= RedRover (organization) =

Non-profit organization in the USA

RedRover is an animal welfare nonprofit that focuses on bringing animals from crisis to care and strengthening the human-animal bond. It was founded (as 'United Animal Nations') in Sacramento, California in 1987. It is not affiliated with United Animal Nations (International) based in Switzerland.

== History ==
Through its volunteer-driven RedRover Responders program (formerly Emergency Animal Rescue Service (EARS)), RedRover temporarily shelters animals displaced during disasters across the United States and Canada. In 2005, 435 EARS volunteers cared for more than 2,100 animal victims of Hurricane Katrina and later, Hurricane Rita at six locations in three states. In June 2008, RedRover deployed to Cedar Rapids, Iowa, to care for nearly 900 animals displaced by historic flooding there.
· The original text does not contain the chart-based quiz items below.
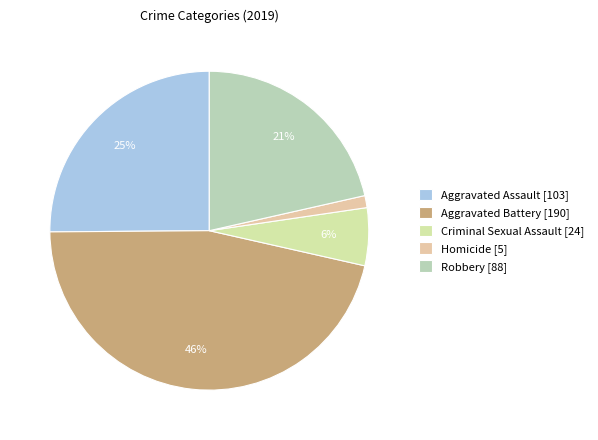

How many slices are in this pie chart?

5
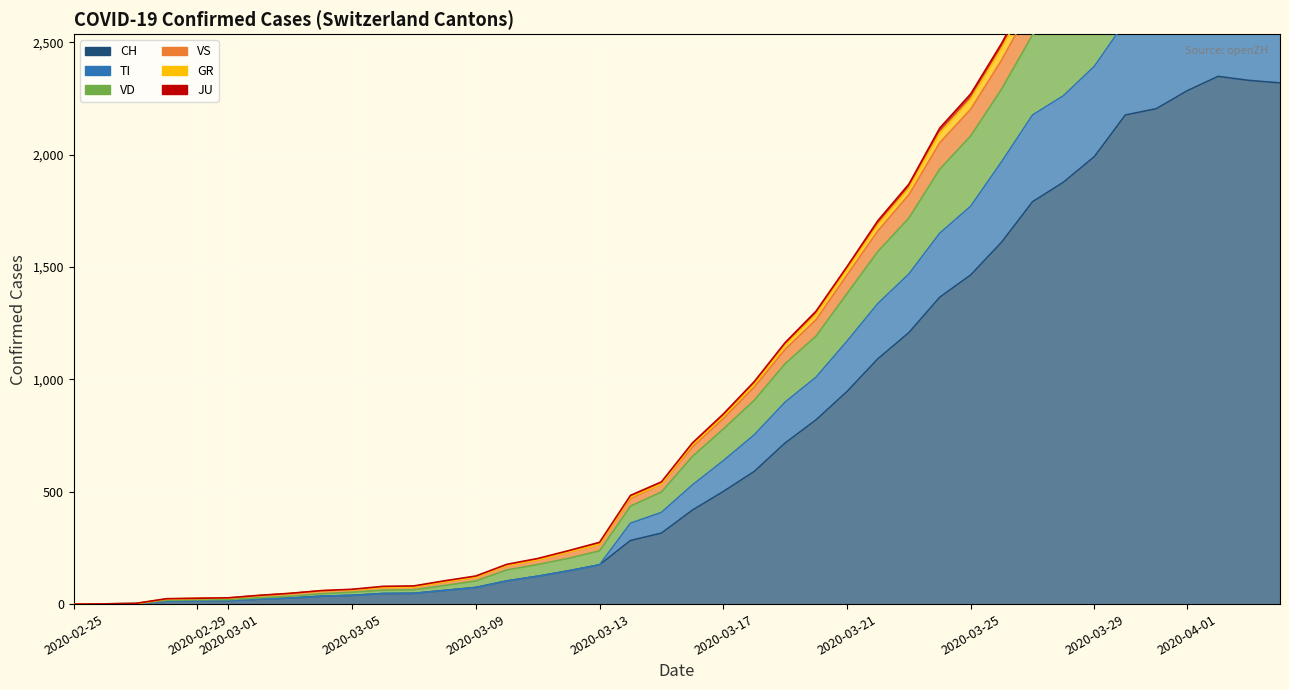

What is the total value across all series at 2020-03-19?

1164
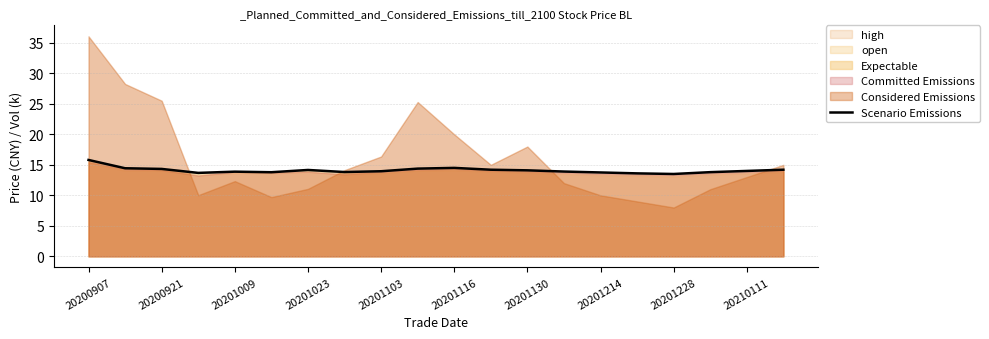

What is the change in value from 13 to 17?

-0.1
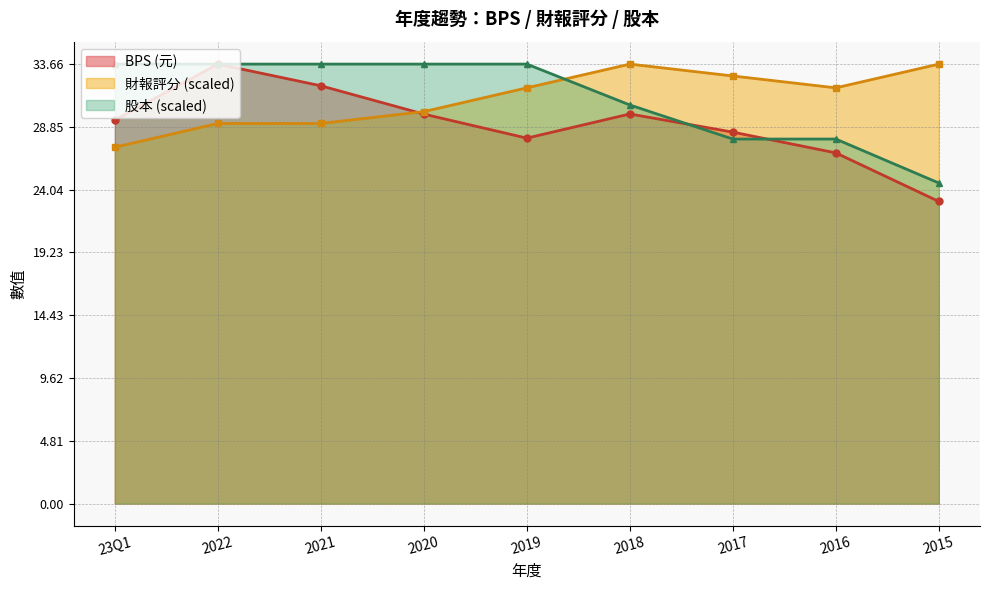

What is the sum of all 財報評分 values?

279.3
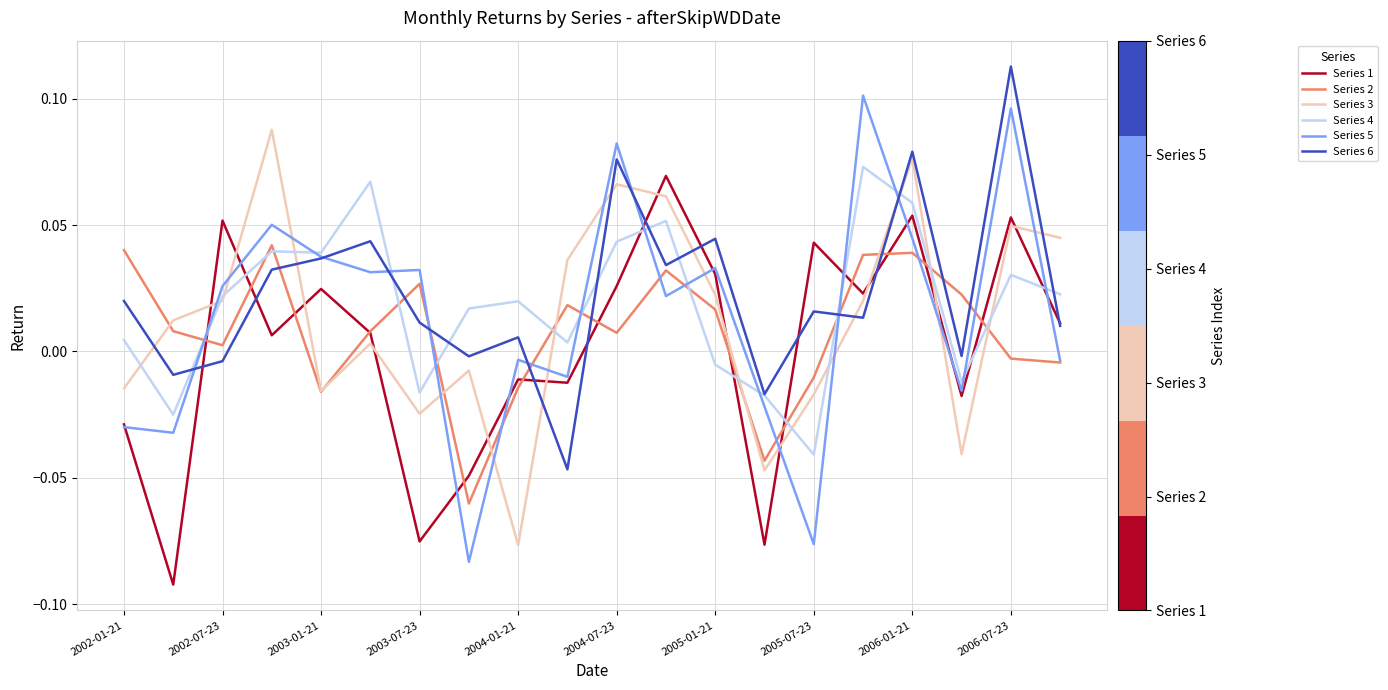

True or false: Series 3 and Series 5 intersect in this chart.

True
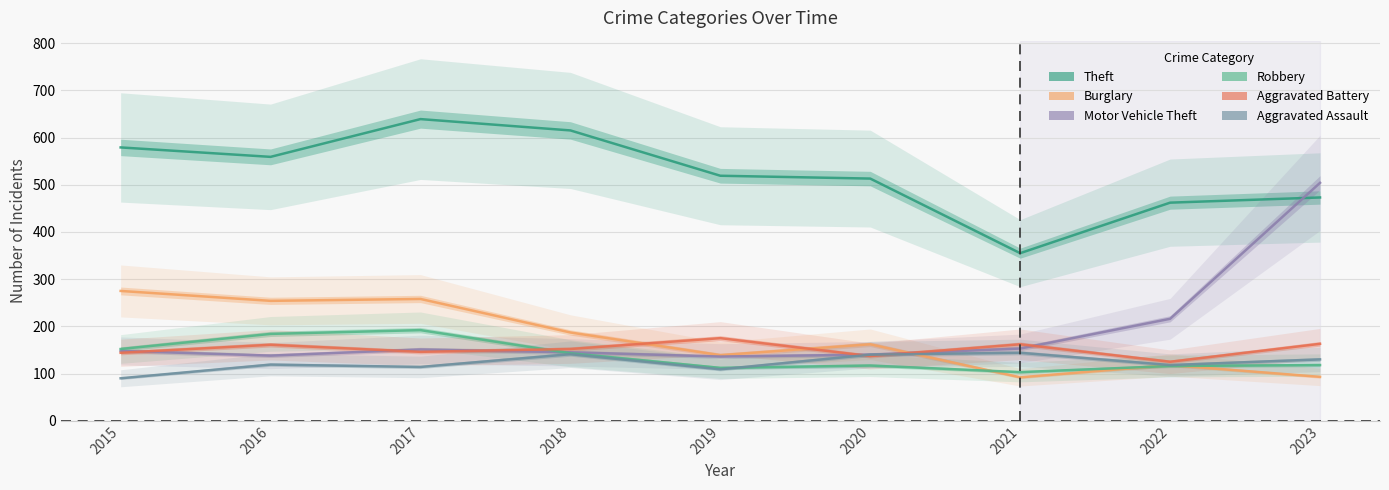

How many interior local peaks does the Theft series have?

1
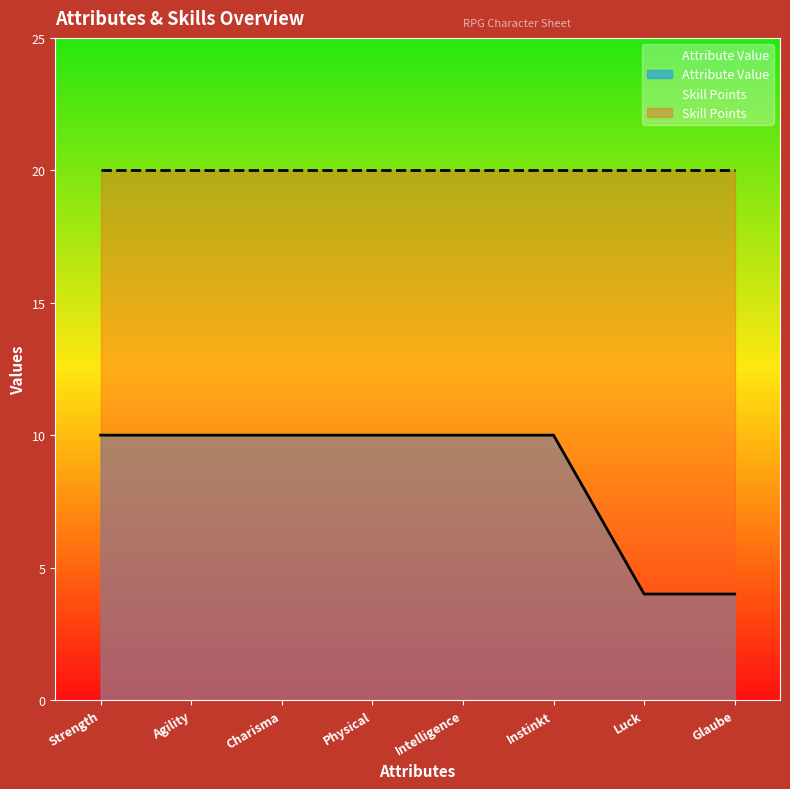

True or false: the data shows 10 at Intelligence.

True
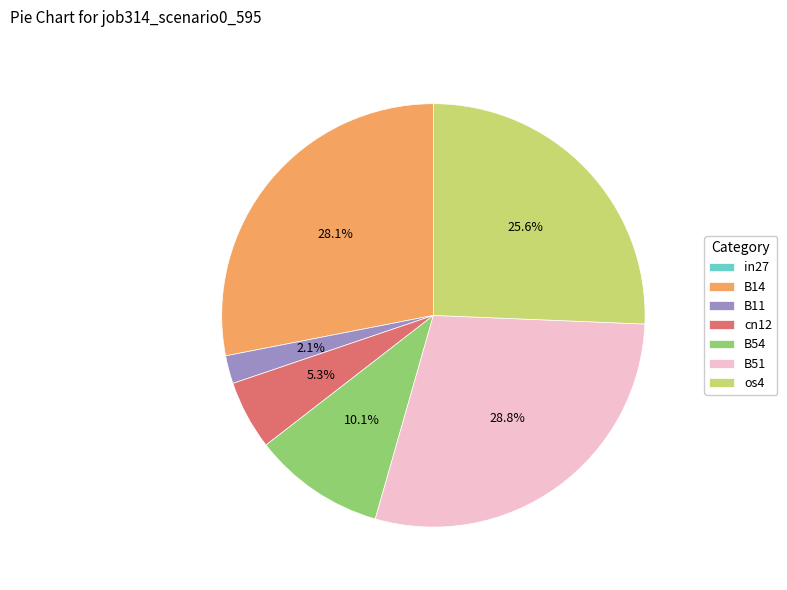

Does B51 represent more than half of the total?

No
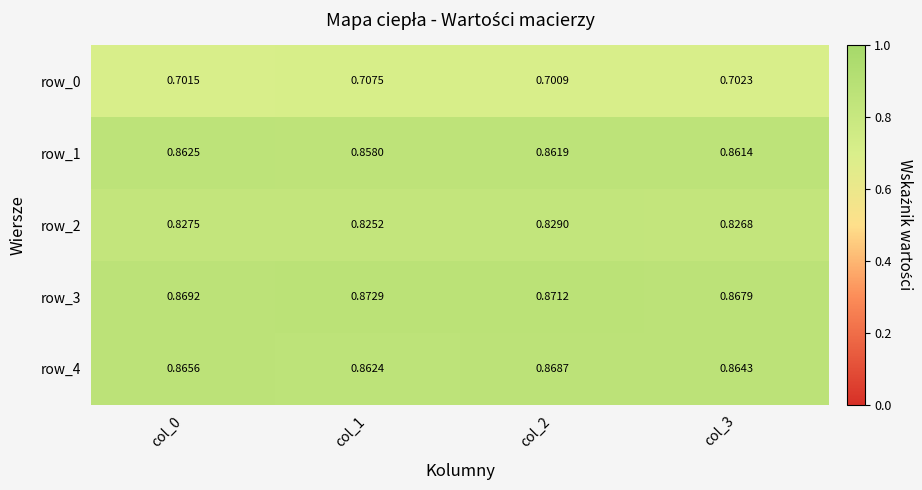

What value does the row_1 series have at col_0?

0.9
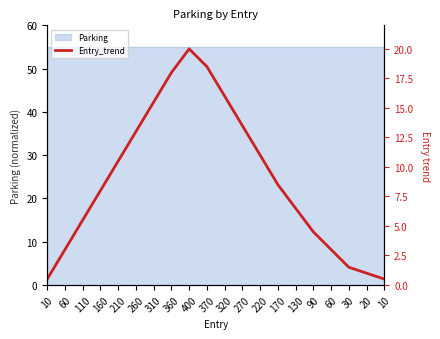

True or false: there are more than 2 points higher than both neighbors.

False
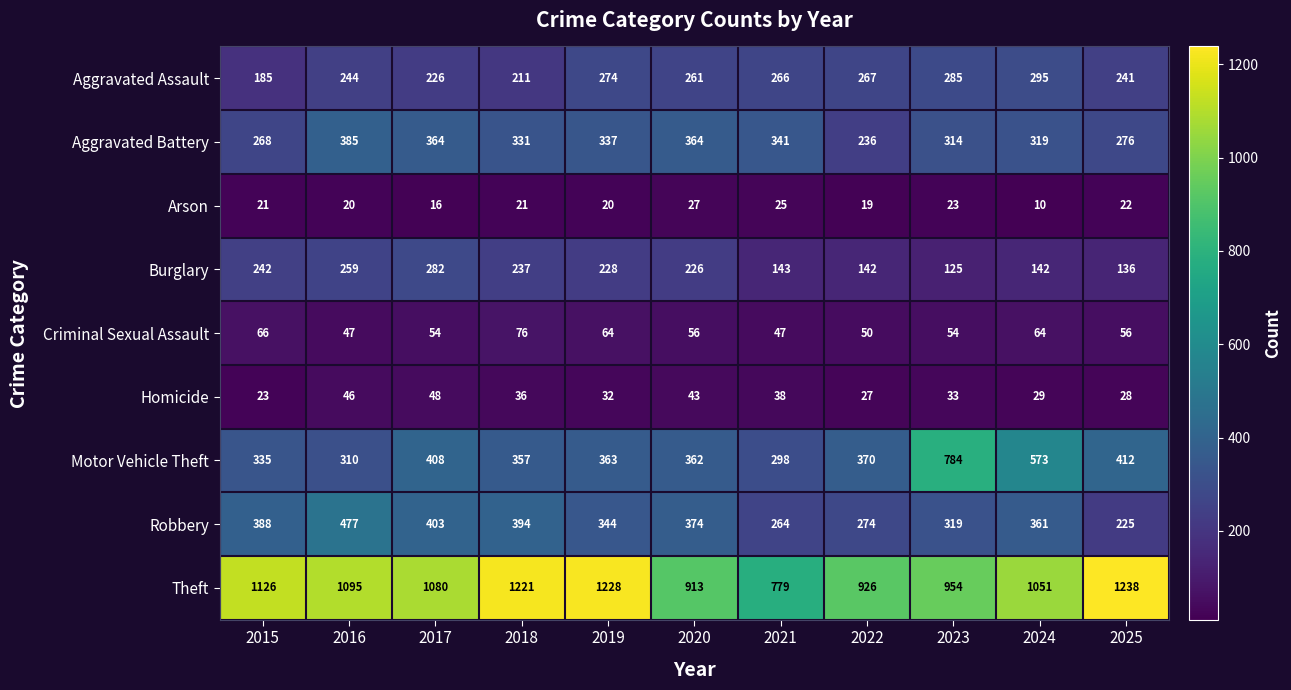

Which series has the largest range (max minus min)?

Motor Vehicle Theft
In 2015, RedRover Responders were involved in sheltering and nursing back to health of 166 dogs and cats in Adams County, Ohio. Volunteers from RedRover together with others from Rescue Rebuild converted rooms in an emergency support housing shelter in Longview, Washington, to make them “pet-friendly” to better meet the needs of survivors with pets, in 2016.
In 2019, Red Rover volunteers deployed to El Dorado County for a 7-day rescue effort which saw 300 animals rescued.

RedRover's Relief Program helps pet owners and Good Samaritans obtain urgent veterinary care for animals in life-threatening situations.

== Programs ==
The RedRover Responders Program temporarily shelters and cares for animals displaced by natural disasters and other crises, such as criminal seizures and hoarding cases, in the United States and Canada.

The RedRover Relief Program (formerly LifeLine Grant Program) provides funding to pet owners and Good Samaritans to help them care for animals in life-threatening situations.

RedRover's Readers Program fosters compassion and empathy for animals and empowers people to make choices that improve animal lives.